Aims
To establish objective metrics for retrospective CADe evaluation and use them to directly compare Fujifilm CAD EYE with Maia Labs ColoMAIA-2 on identical colonoscopy recordings.
Methods
This retrospective single-center study analyzed video data from 150 colorectal cancer screening colonoscopies (1945 minutes) performed by three expert endoscopists (>10 years’ experience). A total of 189 clinically significant polyps were identified in the recordings. CAD EYE operated in real time during procedures, while ColoMAIA-2 was applied offline. Outcome measures included: 1) detection delay from first polyp appearance; 2) delay-specific sensitivities at 100–5000 ms; 3) False alarms, expressed as false detections per minute; 4) percentage of video time with false alarms. False alarms were assessed only during active mucosal inspection (excluding polyp examinations and polypectomies). Bootstrap resampling was used to compute confidence intervals and p-values.
Results
Across all short delays, ColoMAIA-2 achieved substantially higher sensitivity than CAD EYE. At 100 ms, sensitivity was 47.6% vs. 16.9%; at 200 ms, 67.2% vs. 33.9%; at 300 ms, 78.8% vs. 45.5%. At the clinically meaningful 500-ms delay, ColoMAIA-2 reached a sensitivity 86.8% (CI 81.5–91.5) compared with 62.4% (CI 55.6–69.3) for CAD EYE (p<0.001). Mean detection delay was significantly shorter with ColoMAIA-2 (382 ms, CI 260–522) than with CAD EYE (814 ms, CI 650–985; p<0.001). False-alarm frequency differed markedly. ColoMAIA-2 generated only 3.09 false alarms/min and 1.44% false-alarm time (all p<0.001), whereas CAD EYE produced 37.4 false alarms/min and 4.67% of video time with false alarms.
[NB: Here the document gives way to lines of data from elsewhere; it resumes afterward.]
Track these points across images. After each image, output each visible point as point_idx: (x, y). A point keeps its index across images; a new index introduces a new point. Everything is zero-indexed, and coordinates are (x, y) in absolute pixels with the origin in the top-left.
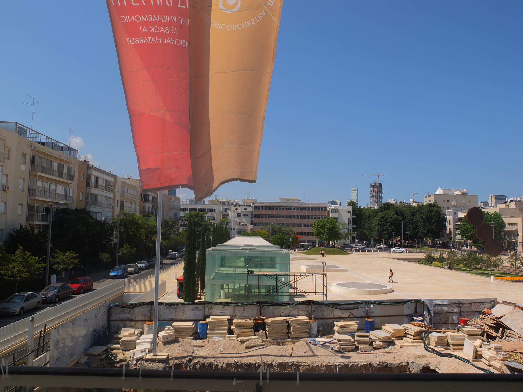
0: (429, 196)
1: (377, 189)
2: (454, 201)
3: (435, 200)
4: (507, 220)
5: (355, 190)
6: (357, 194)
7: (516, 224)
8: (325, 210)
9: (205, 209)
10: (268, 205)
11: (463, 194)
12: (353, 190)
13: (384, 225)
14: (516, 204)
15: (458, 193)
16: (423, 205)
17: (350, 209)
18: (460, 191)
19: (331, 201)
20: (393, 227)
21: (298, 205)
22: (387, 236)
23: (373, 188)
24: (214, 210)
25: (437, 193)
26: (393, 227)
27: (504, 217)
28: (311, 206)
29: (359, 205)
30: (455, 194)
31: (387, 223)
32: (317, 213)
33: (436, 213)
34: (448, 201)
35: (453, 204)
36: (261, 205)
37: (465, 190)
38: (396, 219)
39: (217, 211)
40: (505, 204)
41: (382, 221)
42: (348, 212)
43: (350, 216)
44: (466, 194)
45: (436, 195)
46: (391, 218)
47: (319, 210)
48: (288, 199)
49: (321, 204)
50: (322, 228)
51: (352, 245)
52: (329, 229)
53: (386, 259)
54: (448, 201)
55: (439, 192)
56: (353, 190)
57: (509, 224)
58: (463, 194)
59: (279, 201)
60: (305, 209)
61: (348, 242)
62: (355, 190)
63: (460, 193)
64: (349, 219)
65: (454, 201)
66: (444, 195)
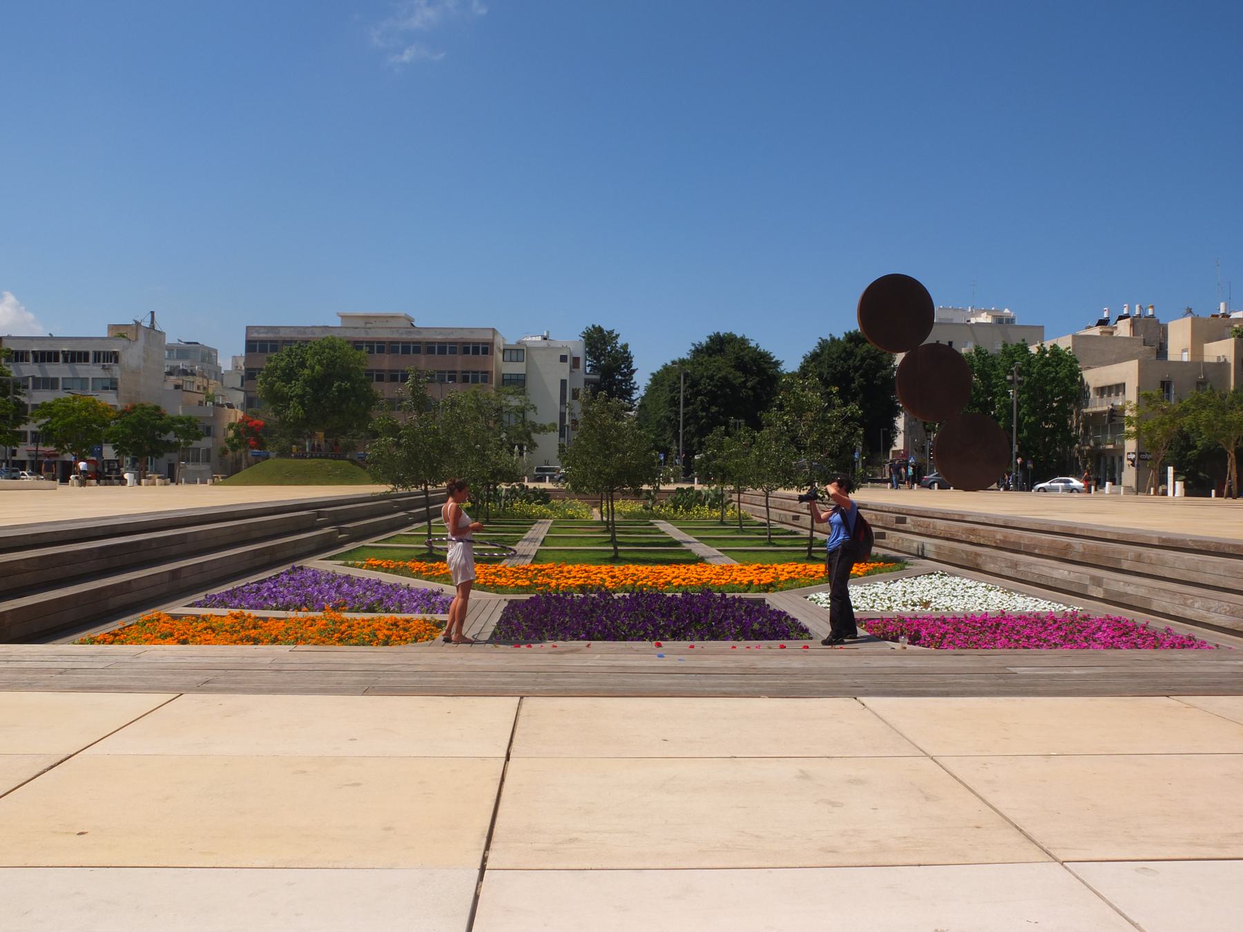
4: (1094, 377)
7: (1119, 388)
8: (485, 351)
9: (87, 354)
10: (294, 335)
11: (1000, 321)
14: (1133, 325)
15: (985, 318)
18: (989, 312)
20: (714, 409)
21: (395, 336)
24: (113, 357)
26: (714, 409)
28: (439, 337)
29: (621, 342)
30: (973, 321)
31: (698, 393)
32: (460, 363)
33: (863, 359)
36: (271, 336)
37: (1007, 311)
38: (725, 382)
39: (124, 359)
44: (1010, 321)
46: (711, 378)
47: (466, 351)
48: (367, 318)
49: (471, 330)
50: (289, 375)
52: (309, 382)
57: (1102, 391)
58: (1000, 321)
59: (337, 322)
60: (417, 350)
63: (989, 320)
64: (563, 382)
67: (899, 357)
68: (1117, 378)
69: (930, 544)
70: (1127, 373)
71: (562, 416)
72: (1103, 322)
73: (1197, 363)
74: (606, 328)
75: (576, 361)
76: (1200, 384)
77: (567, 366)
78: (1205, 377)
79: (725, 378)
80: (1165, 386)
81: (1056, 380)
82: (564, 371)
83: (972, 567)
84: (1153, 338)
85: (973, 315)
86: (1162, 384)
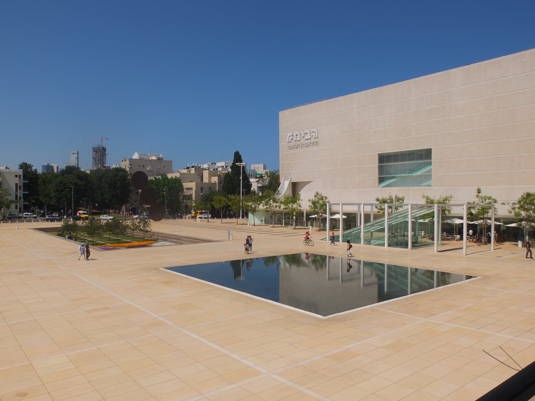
0: (125, 160)
1: (100, 153)
2: (150, 167)
3: (131, 165)
4: (186, 185)
5: (75, 154)
6: (78, 158)
7: (191, 189)
11: (159, 159)
12: (73, 154)
13: (62, 191)
15: (154, 158)
16: (110, 170)
17: (21, 172)
18: (155, 155)
19: (46, 164)
22: (66, 203)
23: (96, 152)
25: (134, 157)
27: (184, 182)
29: (33, 169)
31: (67, 188)
33: (120, 177)
34: (144, 166)
35: (148, 169)
37: (161, 155)
40: (187, 170)
41: (60, 187)
42: (16, 176)
43: (20, 182)
44: (162, 159)
45: (131, 160)
51: (21, 215)
53: (32, 231)
54: (144, 166)
55: (136, 156)
56: (73, 154)
57: (187, 189)
58: (159, 159)
61: (16, 212)
62: (75, 154)
63: (156, 159)
64: (17, 184)
65: (150, 167)
66: (141, 159)
67: (140, 191)
68: (190, 187)
69: (160, 238)
70: (193, 185)
71: (16, 196)
72: (188, 168)
73: (210, 183)
74: (28, 163)
75: (20, 176)
76: (210, 188)
77: (18, 178)
78: (211, 186)
79: (75, 183)
80: (202, 189)
81: (176, 185)
82: (17, 180)
83: (166, 240)
84: (199, 171)
85: (150, 156)
86: (201, 188)
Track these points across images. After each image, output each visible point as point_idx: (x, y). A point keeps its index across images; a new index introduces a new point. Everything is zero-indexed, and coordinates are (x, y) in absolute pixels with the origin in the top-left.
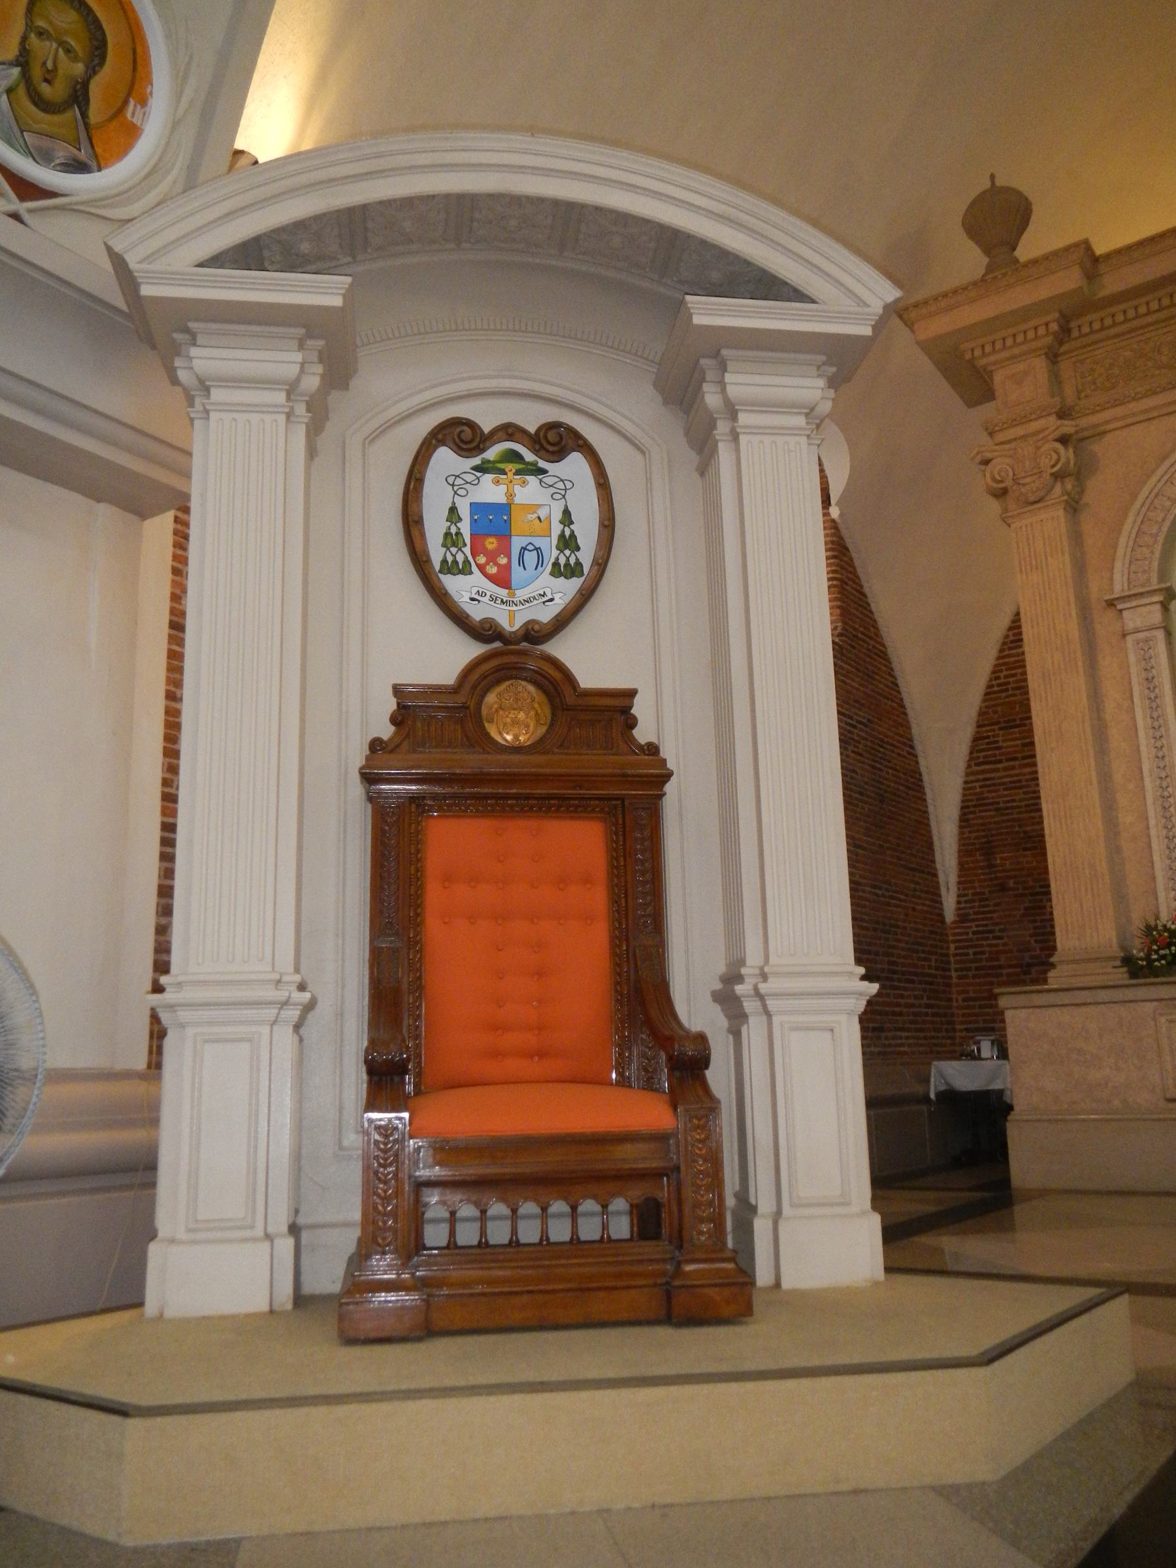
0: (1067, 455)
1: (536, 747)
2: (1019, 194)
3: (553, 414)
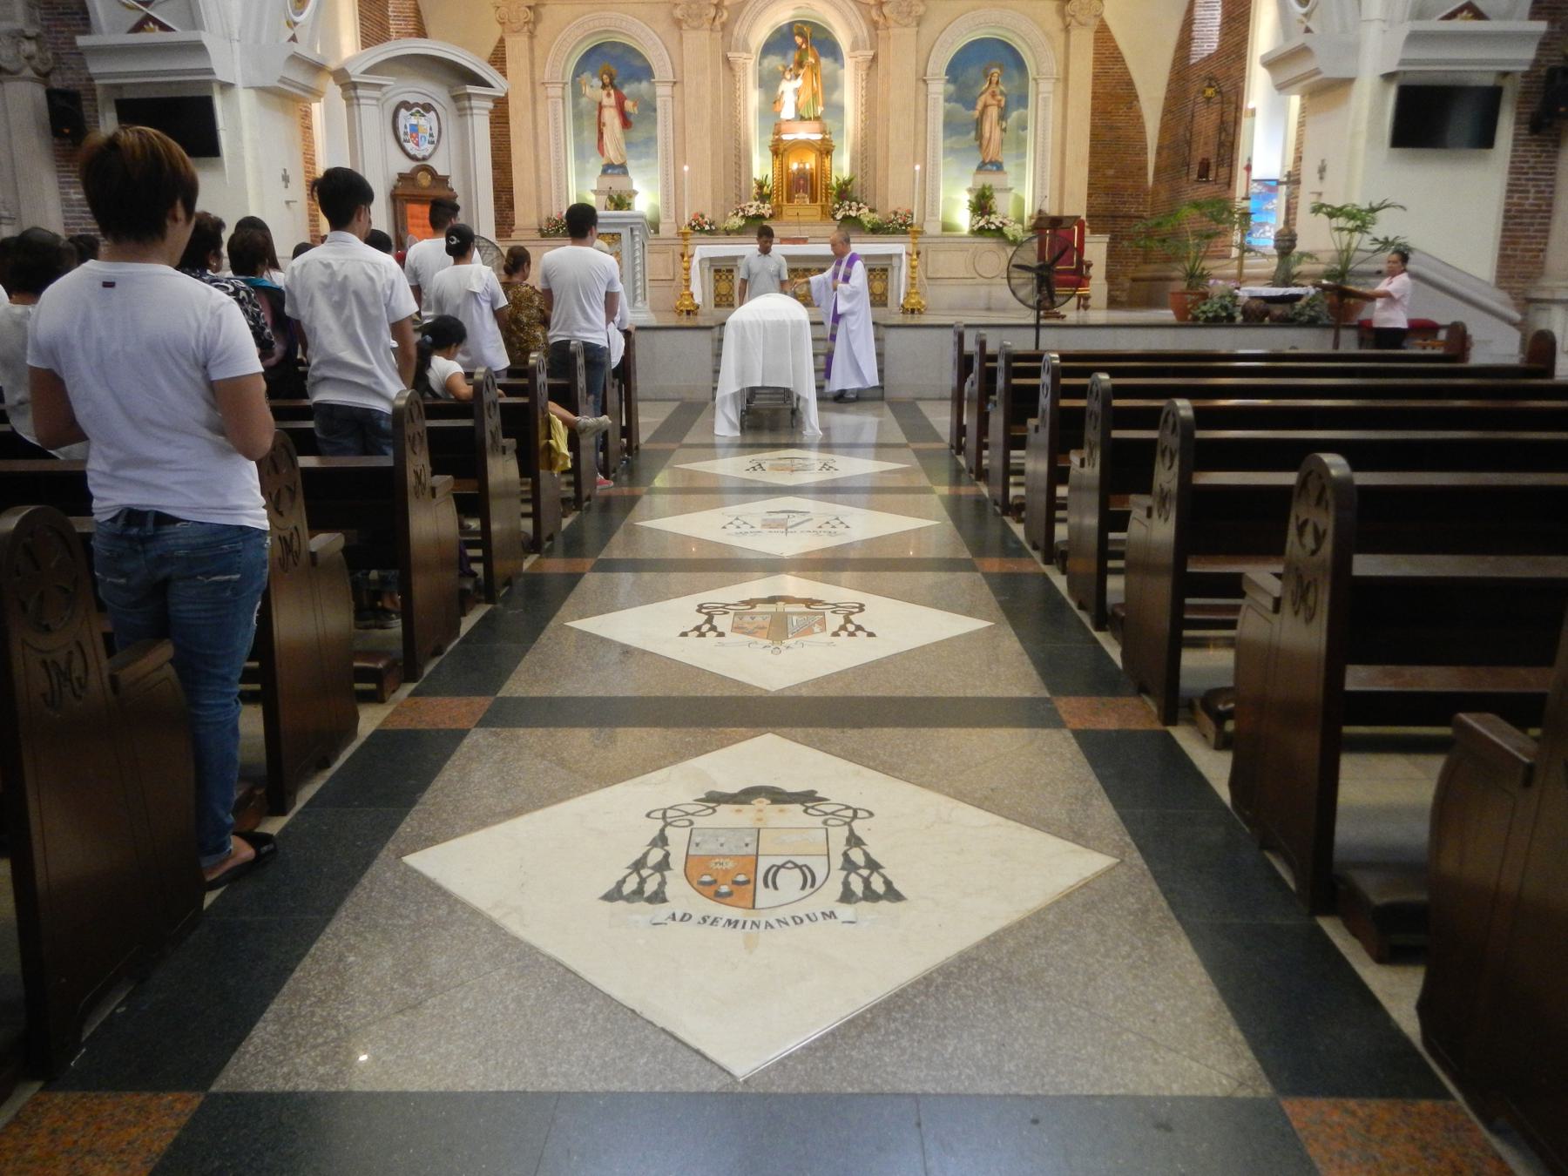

This represents roughly a twelve-fold reduction in individual false-alarm events. Qualitatively, CAD EYE produced a large number of false alarms in the presence of specific stool residue and blood.
Conclusions
In identical colonoscopy recordings, ColoMAIA-2 delivered markedly faster polyp alerting and dramatically fewer false alarms compared with CAD EYE. These differences concern parameters known to influence adenoma detection and procedural flow. The proposed metrics (delay-specific sensitivities, false-alarms) provide a robust framework for clinically meaningful retrospective benchmarking of CADe systems.